6 responses to “A Day at the Museum

  • Clarke Morledge

    Wow! Veracity goes to London! Excellent, John, just excellent!


    • John Paine

      There’s so much biblical history here. You’ve got to come to London and check it out. The blogging possibilities for a theologian, church historian and biblical scholar such as yourself are unlimited. I wish I could do it justice. We’ve toured Westminster Abbey, St. Paul’s Cathedral (excellent tour–on a par with the Vatican), and the Chapel Royal of St. Peter ad Vincula at the Tower of London. We will attend services tomorrow at All Souls, Langham Place–John Stott’s former pulpit. Wish you were here!


  • Jerry Dearmon

    The wife and I visited the British Museum a few years ago and there saw an exhibit called “The Sacred” and we were amazed at the collection of ancient manuscripts relative to the Faith’s of Christianty, Judaism and Islam. It included the Codex Sinaticus and even some of the Dead Sea scrolls among so many more. We have a book from the exhibit which details each of the manuscripts. I will share that with you if you are interested. We were and are still amazed at the opportunity we had without realizing the exhibit was there prior to going.


    • John Paine

      Hello Jerry! I would love to catch up to you after this trip. It sounds like the same content (sans the Dead Sea Scrolls) as what you saw. It is amazing how common culture seeps into our understanding of history. Under “the earliest manuscript of the Nicene Creed” the placard noted that the Council of Nicea was called to resolve the role of the Father, Son, and Holy Spirit in the Trinity, and…wait for it…the Canon of Scripture. Really?! Too much Dan Brown and not enough historical research. (I wonder if interns write the placards.) Let’s get together when I get home. Thanks for commenting!


  • samuelehall

    Attracted to your blog some time ago, I don’t always have sufficient time to read the postings.
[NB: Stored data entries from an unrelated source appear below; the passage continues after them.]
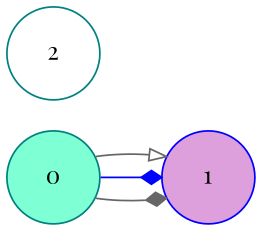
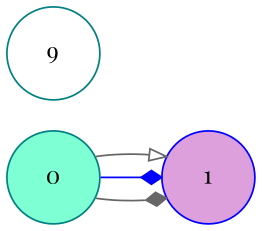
  digraph {
    rankdir=LR
    fontname="Playfair Display"
    node [style=filled color=teal shape=circle fontname="Playfair Display"]
    edge [type="AccessType.READ" color=gray40 arrowhead=diamond fontname="Playfair Display"]
    0 [height=0.5 width=0.75 fillcolor=aquamarine]
    1 [height=0.5 width=0.75 fillcolor=plum color=blue]
-   2 [height=0.5 width=0.75 fillcolor=white]
+   2 [height=0.5 width=0.75 fillcolor=white label=9]
    0 -> 1 [data=2]
    0 -> 1 [color=blue]
    0 -> 1 [arrowhead=onormal]
  }
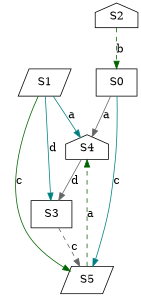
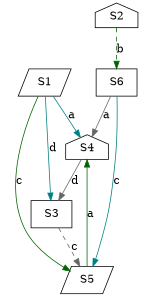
  strict digraph {
    node [shape=box]
    edge [color=gray40 style=solid]
-   S0
+   S0 [label=S6]
    S2 [shape=house]
    S4 [shape=house]
    S5 [shape=parallelogram]
    S3
    S1 [shape=parallelogram]
    S0 -> S4 [label=a]
    S0 -> S5 [color=teal label=c]
    S2 -> S0 [color=darkgreen label=b style=dashed]
    S4 -> S3 [label=d]
-   S5 -> S4 [color=darkgreen label=a style=dashed]
+   S5 -> S4 [color=darkgreen label=a]
    S3 -> S5 [label=c style=dashed]
    S1 -> S4 [color=teal label=a]
    S1 -> S5 [color=darkgreen label=c]
    S1 -> S3 [color=teal label=d]
  }
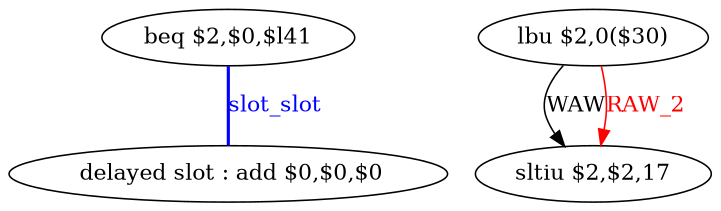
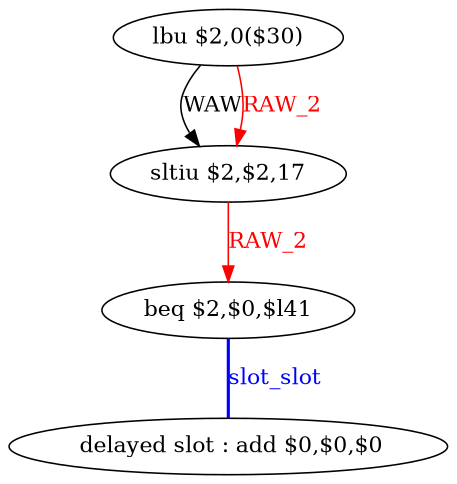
  digraph {
    node [shape=ellipse]
    edge [color=red fontcolor=red]
    n1 [label=" delayed slot : add $0,$0,$0"]
    n2 [label="beq $2,$0,$l41"]
    n3 [label="lbu $2,0($30)"]
    n4 [label="sltiu $2,$2,17"]
    n2 -> n1 [color=blue dir=none fontcolor=blue label=slot_slot style=bold]
    n3 -> n4 [label=WAW color="" fontcolor=""]
    n3 -> n4 [label=RAW_2]
+   n4 -> n2 [label=RAW_2]
  }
This sounds like a wonderful trip; glad that you both could go. The chalice–handled by Nehemiah … simply incredible!
    Your knowledge of archaeology and history is compelling, and far surpasses my own. Nevertheless, we bloom where we’re planted and devote our efforts as God leads, but I’ll stop in again.
    Thank you for such an informative post. I’m forwarding this to others whom I believe will be interested.


    • John Paine

      Thanks, Sam for the words of encouragement. I share your limitations–I wish there was more time to read and study. (And I wish I really did know a lot more about archaeology and history.) God bless!